Why try Active Listening with your Teen?

What is Active Listening & why should I use it?

Have you ever been told “You don’t get it!” Sometimes it might be a tense situation you’re in and emotions are overwhelming. Other times your teen might have the feeling that they told you something and were misunderstood. Knowing how to apply Active Listening will improve your relationship with your teen and they’ll be more likely to open up to you. 


Active Listening should take an essential role in our communication repertoire. It’s conversation 101. But it can and should be used in any conversation. You might start to think your child is a completely different person after you change YOUR behavior towards them. It’s so powerful. 


When we show that we’re really listening, it’s much more rewarding for the person talking to us, and we’ll get more out of it too. In a nutshell, this is called Active Listening, and it can help avoid misunderstanding and reduce the potential for conflict. Who doesn’t like that!


Here are some easy ways to make your communication with your teen more effective and make them feel more valued.


  1. Face your teen and have eye contact

Depending on where you usually get to talk to your teen. Maybe you sit together at dinner, or after school, maybe they’re just yelling out of the room behind closed doors. Either way, make sure you get some actual face time with your child. 


Eye contact is an important part of face-to-face conversation. You might have been in a situation yourself where you noticed someone was giving you an intense look. It’s because too much eye contact can be intimidating. So adapt this to the situation you’re in. Try breaking eye contact every five seconds or so. You can switch between their right eye and left eye, then switch looking at their mouth. Be aware, when you look down, you might appear as if you want to close the conversation. So instead, if you look away, choose to look up or to the side. 


Is your posture open?

You might notice you want to move backwards or cross your arms when someone tells you something you don’t necessarily like. So with your teen consciously try to lean slightly forward or sideways whilst sitting. You can tilt your head, smile and nod to show that you’re listening. Avoid crossed arms and crossed legs because that can make you look defensive.

◆ SUPPLIED ENTRIES
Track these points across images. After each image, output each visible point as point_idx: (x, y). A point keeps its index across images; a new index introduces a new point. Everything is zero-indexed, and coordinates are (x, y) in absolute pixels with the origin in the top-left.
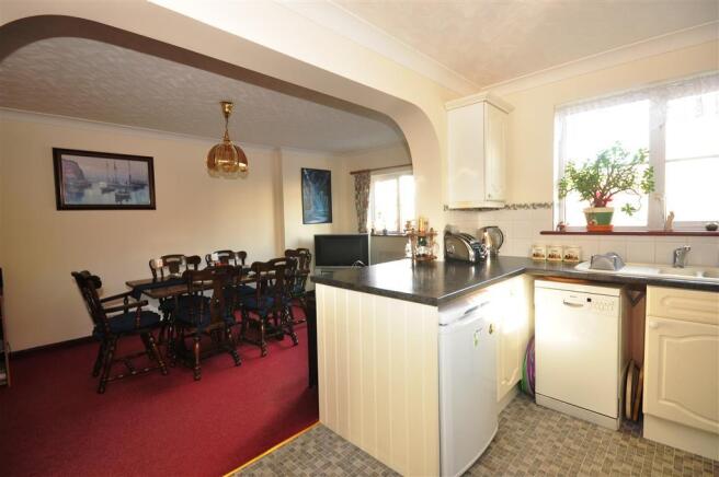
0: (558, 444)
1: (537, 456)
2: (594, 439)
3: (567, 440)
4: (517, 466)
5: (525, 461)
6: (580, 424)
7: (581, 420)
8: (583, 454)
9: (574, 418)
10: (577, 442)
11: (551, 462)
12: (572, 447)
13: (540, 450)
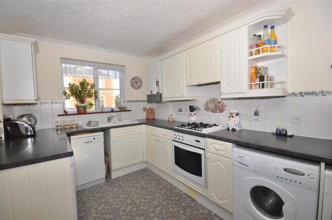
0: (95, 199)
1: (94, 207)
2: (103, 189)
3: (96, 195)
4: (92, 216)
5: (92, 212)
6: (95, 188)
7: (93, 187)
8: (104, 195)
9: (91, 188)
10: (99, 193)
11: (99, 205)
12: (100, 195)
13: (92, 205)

◆ QUESTIONS ON THE MATERIAL
1. Using the active listening article, decide whether each statement agrees with it, answering yes or no and quoting the deciding words. (a) The reader should break eye contact every five seconds or so. (b) When looking away, the reader should look down. (c) Crossed arms can make the reader look defensive.
2. Carry on the active listening article from its last sentence.

◆ RESPONSES
1.
(a) Yes: "Try breaking eye contact every five seconds or so."
(b) No: "Be aware, when you look down, you might appear as if you want to close the conversation. So instead, if you look away, choose to look up or to the side."
(c) Yes: "Avoid crossed arms and crossed legs because that can make you look defensive."

2.
  1. What are your teen’s “non-verbal” cues?

Pay attention to what your teen is saying with their body language when you talk to them. Facial expressions give away a lot more than words do. Maybe you’ve asked your teen if they were ok, and they answered with ‘yes’ but at the same time they were tilting or shaking their head (meaning ‘not really’). This is the time to ask the right questions (e.g. ‘What would you say could be better right now?’)  Also their tone of voice and gestures can tell you just as much as what they say in words. So be attentive.


  1. No interruptions

Being interrupted is frustrating for your child – it gives the impression that you think you’re more important, or that you don’t have time for what they have to say. You should make them want to open up to you. If you are naturally a quicker thinker or speaker, force yourself to slow down so that they can express themselves. Remember, a pause or a few seconds of silence doesn’t mean that you have to jump in. Letting your child speak will make it easier for you to understand their message, too. If you feel the conversation is getting sidetracked, steer it back by saying, “So, you were telling me about…”


  1. Listen without judging, opinions or solutions

If you hear something you don’t like, you might say something against it. That’s totally normal. Just be aware that this might change what your teen is going to say next. 


If you start reacting emotionally to what your teen is telling you, then it can get in the way of listening to what is said next. Try to focus on listening. Equally, don’t assume that you know what your teen is going to say next. 


With Active Listening it’s important to not impose your opinions or solutions even if it’s not always easy. Listening can be much more rewarding than telling someone what they should do. So when your teen has a problem, this is a time when they probably want to tell you how they’re feeling, and get things off their chest, rather than get lots of advice about what they should be doing. Unless they’re asking for your advice of course.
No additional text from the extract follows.